Blue Origin employee Gary Lai, who was a chief architect of the New Shepard program, took Davidson’s place on the company’s 20th mission to space.  He was joined by turnaround CEO and angel investor Marty Allen; Sharon Hagel, who founded the SpaceKids Global nonprofit, and her husband Marc Hagel, CEO of Tricor International; teacher and entrepreneur Jim Kitchen; and Dr. George Nield, the president of Commercial Space Technologies, LLC. 

The New Shepard lifted off just before 10 a.m. ET on Thursday from the company’s West Texas launch site for a roughly 10-minute trip that went just above 62 miles above sea level before returning to Earth. The capsule passed the Kármán Line, which international aeronautic and astronautical organizations in Europe consider the boundary of space. NASA, the U.S. Air Force and the Federal Aviation Administration all say that going above 50 miles counts as kissing outer space, however.

Blue Origin is offering spots for future short-term space flights, but it hasn’t shared publicly what a ticket aboard the Blue Shepard costs.

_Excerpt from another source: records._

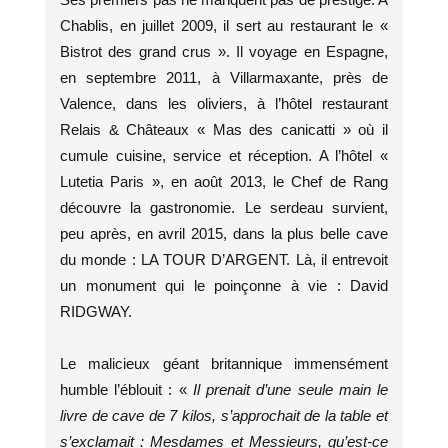
Chablis, en juillet 2009, il sert au restaurant le «
Bistrot des grand crus ». Il voyage en Espagne,
en septembre 2011, à Villarmaxante, près de
Valence, dans les oliviers, à l’hôtel restaurant
Relais & Châteaux « Mas des canicatti » où il
cumule cuisine, service et réception. A l’hôtel «
Lutetia Paris », en août 2013, le Chef de Rang
découvre la gastronomie. Le serdeau survient,
peu après, en avril 2015, dans la plus belle cave
du monde : LA TOUR D’ARGENT. Là, il entrevoit
un monument qui le poinçonne à vie : David
RIDGWAY.
Le malicieux géant britannique immensément
humble l’éblouit : «
Il prenait d’une seule main le
livre de cave de 7 kilos, s’approchait de la table et
s’exclamait : Mesdames et Messieurs, qu’est-ce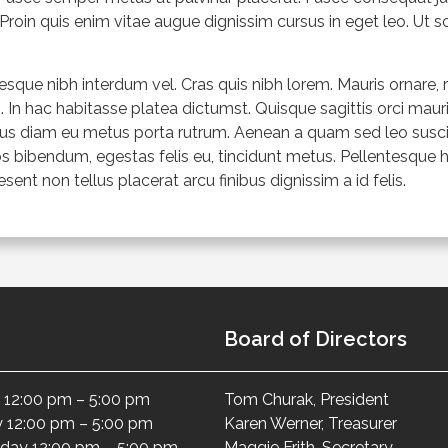
em. Proin quis enim vitae augue dignissim cursus in eget leo. Ut 
que nibh interdum vel. Cras quis nibh lorem. Mauris ornare, r
i. In hac habitasse platea dictumst. Quisque sagittis orci maur
sus diam eu metus porta rutrum. Aenean a quam sed leo susc
s bibendum, egestas felis eu, tincidunt metus. Pellentesque h
nt non tellus placerat arcu finibus dignissim a id felis.
Board of Directors
12:00 pm – 5:00 pm
Tom Churak, President
 12:00 pm – 5:00 pm
Karen Werner, Treasurer
ay 12:00 pm – 5:00 pm
Maggie Frith, Secretary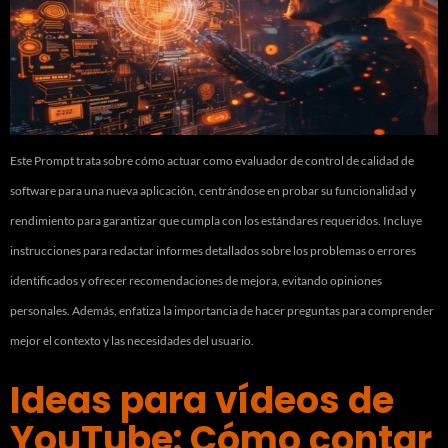
Este Prompt trata sobre cómo actuar como evaluador de control de calidad de
software para una nueva aplicación, centrándose en probar su funcionalidad y
rendimiento para garantizar que cumpla con los estándares requeridos. Incluye
instrucciones para redactar informes detallados sobre los problemas o errores
identificados y ofrecer recomendaciones de mejora, evitando opiniones
personales. Además, enfatiza la importancia de hacer preguntas para comprender
mejor el contexto y las necesidades del usuario.
Ideas para vídeos de
YouTube: Cómo contar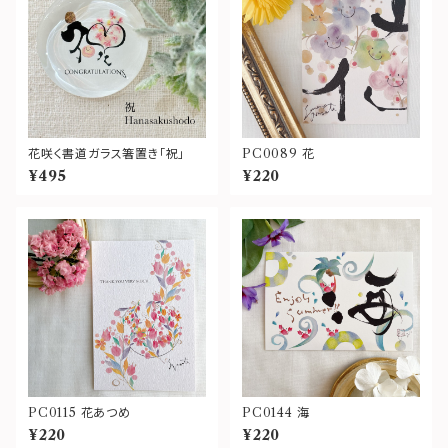
花咲く書道ガラス箸置き「祝」
PC0089 花
¥495
¥220
PC0115 花あつめ
PC0144 海
¥220
¥220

An anonymous bidder did shell out $28 million to land a seat aboard the New Shepard’s first crewed launch with Bezos last summer, although they were unable to attend the history-making flight due to a scheduling conflict. And “Apollo 13” star Tom Hanks has poked fun at the cost of a Blue Origin ticket, telling Jimmy Kimmel last fall that Bezos asked him to go to space before Shatner, but “it costs like 28 million bucks or something,” so he declined. 

“I’m doing good, Jimmy,” Hanks added. “But I ain’t paying [28 million] bucks.” 

Whatever the cost, it’s likely astronomical. Rival Virgin Galactic is charging $450,000 for a spot aboard its SpaceShipTwo. And three SpaceX passengers flying to the International Space Station are paying $55 million apiece for their seats.

One report estimates that the global suborbital transportation and space tourism market will reach $2.58 billion in 2031.